• **WHAT IS BEING ASKED**: Can you repeat the lines of the items from the line with "locality: Km 18" to the line with "scientific name: Parapolydora fastigiata", swapping every "locality" for "site" and leaving everything else unchanged?

═══ EXCERPTED DATA

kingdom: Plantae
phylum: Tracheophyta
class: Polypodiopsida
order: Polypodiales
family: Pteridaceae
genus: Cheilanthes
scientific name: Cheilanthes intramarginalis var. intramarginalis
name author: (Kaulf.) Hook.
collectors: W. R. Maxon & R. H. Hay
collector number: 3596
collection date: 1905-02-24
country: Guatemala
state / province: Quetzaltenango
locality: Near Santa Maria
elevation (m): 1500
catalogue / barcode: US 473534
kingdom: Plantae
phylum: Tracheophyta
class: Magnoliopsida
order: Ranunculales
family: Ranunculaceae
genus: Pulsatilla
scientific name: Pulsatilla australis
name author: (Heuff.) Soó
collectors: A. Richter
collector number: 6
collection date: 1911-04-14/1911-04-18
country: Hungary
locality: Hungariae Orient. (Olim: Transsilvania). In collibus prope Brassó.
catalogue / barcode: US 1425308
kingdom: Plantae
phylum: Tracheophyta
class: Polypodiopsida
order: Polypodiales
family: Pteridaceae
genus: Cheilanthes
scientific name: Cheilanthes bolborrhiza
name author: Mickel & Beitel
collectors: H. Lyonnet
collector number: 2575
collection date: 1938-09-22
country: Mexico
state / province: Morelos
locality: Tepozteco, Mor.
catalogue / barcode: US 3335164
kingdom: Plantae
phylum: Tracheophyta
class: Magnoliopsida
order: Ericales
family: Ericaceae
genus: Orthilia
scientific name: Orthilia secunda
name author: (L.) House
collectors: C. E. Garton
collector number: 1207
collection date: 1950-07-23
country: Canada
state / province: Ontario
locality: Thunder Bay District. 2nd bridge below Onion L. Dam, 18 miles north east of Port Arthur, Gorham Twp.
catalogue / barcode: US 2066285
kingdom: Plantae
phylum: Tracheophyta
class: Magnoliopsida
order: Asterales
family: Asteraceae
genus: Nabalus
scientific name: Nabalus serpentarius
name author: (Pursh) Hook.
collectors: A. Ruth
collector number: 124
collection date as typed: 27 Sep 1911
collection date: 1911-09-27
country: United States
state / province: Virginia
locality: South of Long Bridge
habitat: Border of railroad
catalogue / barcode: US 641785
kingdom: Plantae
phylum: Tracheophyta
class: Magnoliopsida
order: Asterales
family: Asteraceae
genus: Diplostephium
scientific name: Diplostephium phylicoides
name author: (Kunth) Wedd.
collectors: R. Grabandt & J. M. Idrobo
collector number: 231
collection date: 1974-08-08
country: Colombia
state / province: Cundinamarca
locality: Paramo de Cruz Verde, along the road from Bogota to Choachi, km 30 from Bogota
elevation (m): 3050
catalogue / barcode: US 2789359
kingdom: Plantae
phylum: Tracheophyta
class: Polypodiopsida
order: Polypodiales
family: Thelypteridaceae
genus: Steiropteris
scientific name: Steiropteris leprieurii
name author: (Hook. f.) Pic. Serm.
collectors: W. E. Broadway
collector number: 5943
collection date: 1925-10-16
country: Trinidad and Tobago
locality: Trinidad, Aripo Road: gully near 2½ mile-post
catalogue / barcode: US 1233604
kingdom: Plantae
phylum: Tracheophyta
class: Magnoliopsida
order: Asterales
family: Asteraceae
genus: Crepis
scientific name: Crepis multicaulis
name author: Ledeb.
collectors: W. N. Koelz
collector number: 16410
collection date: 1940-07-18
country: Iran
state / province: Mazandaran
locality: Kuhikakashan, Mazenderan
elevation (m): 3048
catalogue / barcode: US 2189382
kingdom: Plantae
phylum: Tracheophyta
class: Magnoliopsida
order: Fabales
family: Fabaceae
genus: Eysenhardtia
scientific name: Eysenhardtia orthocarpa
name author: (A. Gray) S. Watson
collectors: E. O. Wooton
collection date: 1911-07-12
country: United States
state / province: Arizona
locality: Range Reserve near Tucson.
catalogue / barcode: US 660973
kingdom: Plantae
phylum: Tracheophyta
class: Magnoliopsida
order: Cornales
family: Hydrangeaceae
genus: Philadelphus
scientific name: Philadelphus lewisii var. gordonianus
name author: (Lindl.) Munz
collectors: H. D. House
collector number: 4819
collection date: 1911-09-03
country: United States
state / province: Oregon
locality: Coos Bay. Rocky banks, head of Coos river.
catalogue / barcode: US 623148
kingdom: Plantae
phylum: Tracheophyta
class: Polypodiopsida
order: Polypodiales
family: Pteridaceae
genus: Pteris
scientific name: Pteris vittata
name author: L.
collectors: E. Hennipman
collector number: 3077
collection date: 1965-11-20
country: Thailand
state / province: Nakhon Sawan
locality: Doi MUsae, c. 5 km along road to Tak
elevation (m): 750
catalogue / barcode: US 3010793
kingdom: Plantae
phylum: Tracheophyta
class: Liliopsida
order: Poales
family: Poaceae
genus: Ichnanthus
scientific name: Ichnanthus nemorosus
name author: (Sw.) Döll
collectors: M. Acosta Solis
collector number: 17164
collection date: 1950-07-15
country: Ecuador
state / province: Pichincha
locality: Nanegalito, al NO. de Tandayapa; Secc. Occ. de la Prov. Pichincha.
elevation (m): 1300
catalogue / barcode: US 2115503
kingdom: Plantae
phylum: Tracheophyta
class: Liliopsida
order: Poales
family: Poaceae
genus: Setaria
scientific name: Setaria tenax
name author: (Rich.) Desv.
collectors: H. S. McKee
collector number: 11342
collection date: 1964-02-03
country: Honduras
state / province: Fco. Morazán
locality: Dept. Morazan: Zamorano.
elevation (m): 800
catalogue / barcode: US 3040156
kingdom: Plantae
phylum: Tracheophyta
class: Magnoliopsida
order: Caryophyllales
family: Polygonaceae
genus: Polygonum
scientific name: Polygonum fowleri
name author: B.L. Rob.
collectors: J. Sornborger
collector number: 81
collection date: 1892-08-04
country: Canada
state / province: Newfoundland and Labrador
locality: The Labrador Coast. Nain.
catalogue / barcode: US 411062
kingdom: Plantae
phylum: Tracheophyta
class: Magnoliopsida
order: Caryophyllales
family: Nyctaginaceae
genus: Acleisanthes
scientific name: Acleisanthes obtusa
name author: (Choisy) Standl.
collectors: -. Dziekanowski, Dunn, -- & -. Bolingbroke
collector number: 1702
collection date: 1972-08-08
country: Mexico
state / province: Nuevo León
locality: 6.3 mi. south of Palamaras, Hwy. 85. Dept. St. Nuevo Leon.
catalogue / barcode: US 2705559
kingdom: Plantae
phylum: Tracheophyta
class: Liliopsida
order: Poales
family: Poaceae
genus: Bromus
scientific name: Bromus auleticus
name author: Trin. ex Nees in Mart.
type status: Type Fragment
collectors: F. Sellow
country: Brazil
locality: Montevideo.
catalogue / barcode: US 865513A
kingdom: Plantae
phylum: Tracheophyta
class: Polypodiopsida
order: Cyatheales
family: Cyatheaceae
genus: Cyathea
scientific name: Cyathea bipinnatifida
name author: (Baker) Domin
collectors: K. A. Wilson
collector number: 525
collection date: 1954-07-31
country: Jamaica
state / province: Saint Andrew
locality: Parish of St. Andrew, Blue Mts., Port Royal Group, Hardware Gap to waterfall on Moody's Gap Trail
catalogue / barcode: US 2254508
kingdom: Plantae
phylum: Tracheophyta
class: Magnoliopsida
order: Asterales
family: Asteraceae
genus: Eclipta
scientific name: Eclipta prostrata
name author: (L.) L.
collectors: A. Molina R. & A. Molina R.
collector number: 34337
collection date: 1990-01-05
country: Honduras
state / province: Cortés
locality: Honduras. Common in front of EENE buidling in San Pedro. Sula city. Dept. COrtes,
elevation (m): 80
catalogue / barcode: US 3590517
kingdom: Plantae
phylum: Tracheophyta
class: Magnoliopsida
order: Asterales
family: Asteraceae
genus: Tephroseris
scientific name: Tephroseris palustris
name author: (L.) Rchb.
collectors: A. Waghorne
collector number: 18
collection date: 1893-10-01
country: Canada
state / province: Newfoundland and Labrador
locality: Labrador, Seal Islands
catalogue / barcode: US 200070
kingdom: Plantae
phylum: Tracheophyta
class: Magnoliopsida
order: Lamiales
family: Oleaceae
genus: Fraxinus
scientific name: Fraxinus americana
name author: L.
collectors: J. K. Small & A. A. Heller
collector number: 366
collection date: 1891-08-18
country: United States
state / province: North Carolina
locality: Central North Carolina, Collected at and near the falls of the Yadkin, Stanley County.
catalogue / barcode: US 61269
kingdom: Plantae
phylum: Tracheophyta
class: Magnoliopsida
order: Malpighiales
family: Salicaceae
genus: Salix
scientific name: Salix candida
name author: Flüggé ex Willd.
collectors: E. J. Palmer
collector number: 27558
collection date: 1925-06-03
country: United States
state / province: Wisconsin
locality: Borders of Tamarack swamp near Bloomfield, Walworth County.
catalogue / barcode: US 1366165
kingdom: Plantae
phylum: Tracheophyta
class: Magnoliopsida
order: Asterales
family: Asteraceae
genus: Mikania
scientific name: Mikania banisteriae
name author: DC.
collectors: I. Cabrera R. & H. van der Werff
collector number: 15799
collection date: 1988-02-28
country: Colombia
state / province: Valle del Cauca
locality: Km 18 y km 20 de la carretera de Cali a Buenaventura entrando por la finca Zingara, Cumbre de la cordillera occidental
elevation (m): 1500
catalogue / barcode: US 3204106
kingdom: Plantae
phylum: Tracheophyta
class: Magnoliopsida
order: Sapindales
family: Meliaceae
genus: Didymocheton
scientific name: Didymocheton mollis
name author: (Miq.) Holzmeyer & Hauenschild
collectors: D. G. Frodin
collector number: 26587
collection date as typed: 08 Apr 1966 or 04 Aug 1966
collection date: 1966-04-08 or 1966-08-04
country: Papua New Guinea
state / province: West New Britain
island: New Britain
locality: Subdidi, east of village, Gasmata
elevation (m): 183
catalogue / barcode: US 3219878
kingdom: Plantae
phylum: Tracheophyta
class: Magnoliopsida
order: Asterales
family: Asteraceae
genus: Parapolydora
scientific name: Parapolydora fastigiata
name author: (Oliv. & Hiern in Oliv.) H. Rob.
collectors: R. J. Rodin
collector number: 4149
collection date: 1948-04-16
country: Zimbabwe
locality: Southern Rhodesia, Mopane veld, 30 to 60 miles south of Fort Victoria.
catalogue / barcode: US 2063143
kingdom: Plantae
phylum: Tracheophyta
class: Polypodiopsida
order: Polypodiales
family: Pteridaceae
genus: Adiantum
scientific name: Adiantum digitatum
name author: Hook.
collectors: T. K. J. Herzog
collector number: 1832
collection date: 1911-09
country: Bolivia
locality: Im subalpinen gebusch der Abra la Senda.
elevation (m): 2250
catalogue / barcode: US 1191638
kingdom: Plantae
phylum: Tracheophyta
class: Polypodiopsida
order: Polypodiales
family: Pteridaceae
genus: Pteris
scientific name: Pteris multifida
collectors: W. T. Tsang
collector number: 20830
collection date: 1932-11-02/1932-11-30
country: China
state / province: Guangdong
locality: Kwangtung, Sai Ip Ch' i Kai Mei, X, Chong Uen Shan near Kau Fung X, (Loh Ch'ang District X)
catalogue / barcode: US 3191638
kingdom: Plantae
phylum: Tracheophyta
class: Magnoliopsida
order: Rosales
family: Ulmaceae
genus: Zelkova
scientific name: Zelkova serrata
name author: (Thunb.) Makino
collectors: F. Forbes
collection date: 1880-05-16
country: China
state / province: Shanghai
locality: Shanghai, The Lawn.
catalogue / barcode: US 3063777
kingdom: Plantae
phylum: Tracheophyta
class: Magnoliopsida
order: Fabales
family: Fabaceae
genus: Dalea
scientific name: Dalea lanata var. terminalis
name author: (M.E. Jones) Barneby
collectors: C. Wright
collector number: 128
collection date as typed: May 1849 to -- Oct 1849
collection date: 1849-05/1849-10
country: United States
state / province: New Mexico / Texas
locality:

══════

• **OUTPUT**:
site: Km 18 y km 20 de la carretera de Cali a Buenaventura entrando por la finca Zingara, Cumbre de la cordillera occidental
elevation (m): 1500
catalogue / barcode: US 3204106
kingdom: Plantae
phylum: Tracheophyta
class: Magnoliopsida
order: Sapindales
family: Meliaceae
genus: Didymocheton
scientific name: Didymocheton mollis
name author: (Miq.) Holzmeyer & Hauenschild
collectors: D. G. Frodin
collector number: 26587
collection date as typed: 08 Apr 1966 or 04 Aug 1966
collection date: 1966-04-08 or 1966-08-04
country: Papua New Guinea
state / province: West New Britain
island: New Britain
site: Subdidi, east of village, Gasmata
elevation (m): 183
catalogue / barcode: US 3219878
kingdom: Plantae
phylum: Tracheophyta
class: Magnoliopsida
order: Asterales
family: Asteraceae
genus: Parapolydora
scientific name: Parapolydora fastigiata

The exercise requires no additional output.